Jim Hookway

Personal information
- Born: September 2, 1917 Ecclesall, England
- Died: October 24, 1982 Sheffield, England
- Occupation: Greyhound Trainer

Sport
- Sport: Greyhound racing

Achievements and titles
- National finals: Derby wins: English Derby (1967) Scottish Derby (1965) Classic/Feature wins: Cesarewitch (1970)

= Jim Hookway =

British greyhound racing professional trainer

Ronald James Hookway (2 September 1917 – 24 October 1982) was a United Kingdom greyhound trainer. He was the UK champion trainer in 1965 and 1967.

==Profile==
Jim Hookway trained at Owlerton Stadium in Sheffield. His first significant feat was reaching the 1954 Oaks final with Rimmells Pearl. In 1955 he then trained St Leger and Cesarewitch finalists.

His first major classic success came in 1965, when he won the Scottish Greyhound Derby; securing a 1-2 finish with Clonmannon Flash and O'Leary.

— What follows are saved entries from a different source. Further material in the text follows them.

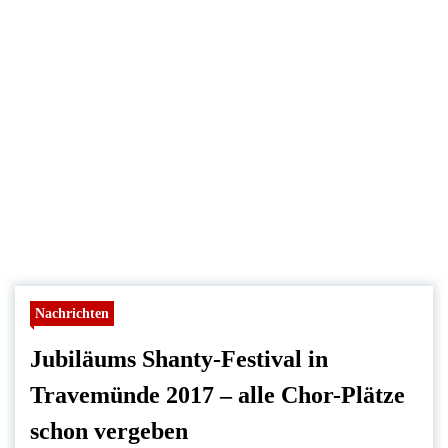
Nachrichten
Jubiläums Shanty-Festival in
Travemünde 2017 – alle Chor-Plätze
schon vergeben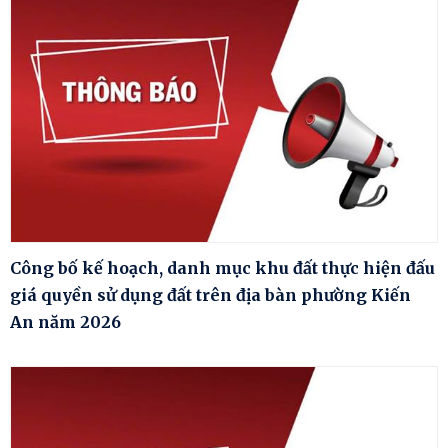
Công bố kế hoạch, danh mục khu đất thực hiện đấu
giá quyền sử dụng đất trên địa bàn phường Kiến
An năm 2026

Hookway became Trainer of the Year in 1965 and 1967 and won the sports ultimate accolade when winning the 1967 English Greyhound Derby with Tric-Trac. Spectre II finished runner-up in the same final and won the BBC Sportsview Television Trophy.

He later won the 1970 Cesarewitch and also won three All England Cups.

==Personal life==
Before the Second World War he was a Wire Scourer. He married Winifred Innocent in 1949.